お悩みその2 俳句に向いていないのでは

お悩みのより大きな問題は、次のところだと思う。「鈍感な私は俳句に向かないのでしょうか」。向き不向きの問題だ。

私も最初の吟行で、花菖蒲の前で真剣にそう考え、うちしおれたのは先述のとおり。自分には資質がないのではと。

けれど思う。もしあそこで先生なり俳句歴の長い人なりにそう問うて「はい、そうです。菖蒲を見ても3枚とか左巻きとしか思い浮かばないようでは、あなたは俳句に向かないからやめたほうがいいです」と答えられたからといって、やめただろうか。

ともかくもやってみる、という選択があるだろう。

精神科医の文章で、次のようなことを読んだ記憶がある。とりあえずやってみれば、やらない人より刺激を受け、それによって気持ちが明るくなる、最大のメリットは楽観的な人間に近づいていけることだと。

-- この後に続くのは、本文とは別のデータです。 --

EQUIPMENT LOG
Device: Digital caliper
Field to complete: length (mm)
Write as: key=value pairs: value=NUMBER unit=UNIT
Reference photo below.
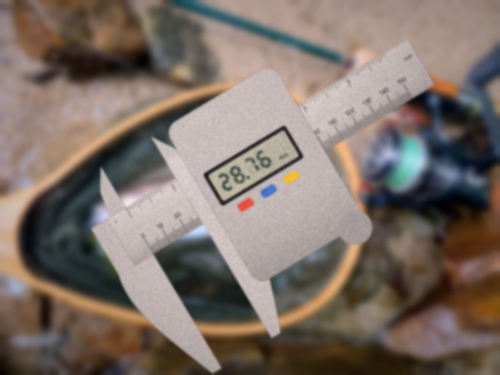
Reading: value=28.76 unit=mm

続けている今も、果たして向いているのかどうかわからない。というより考えなくなった。向き不向きを問うのは意味のないこと。そのあいだに一句でも多く詠む、あるいは人の句を読む。そうするうちにいつの間にか「俳句が趣味の人」になっていた。

「向き不向きを問うのは意味のないこと。そのあいだに一句でも多く詠む、あるいは人の句を読む。そうするうちにいつの間にか『俳句が趣味の人』になる」(写真:本社写真部)

俳句に限らず、趣味に限らず、ものごとはそうなのかもしれない。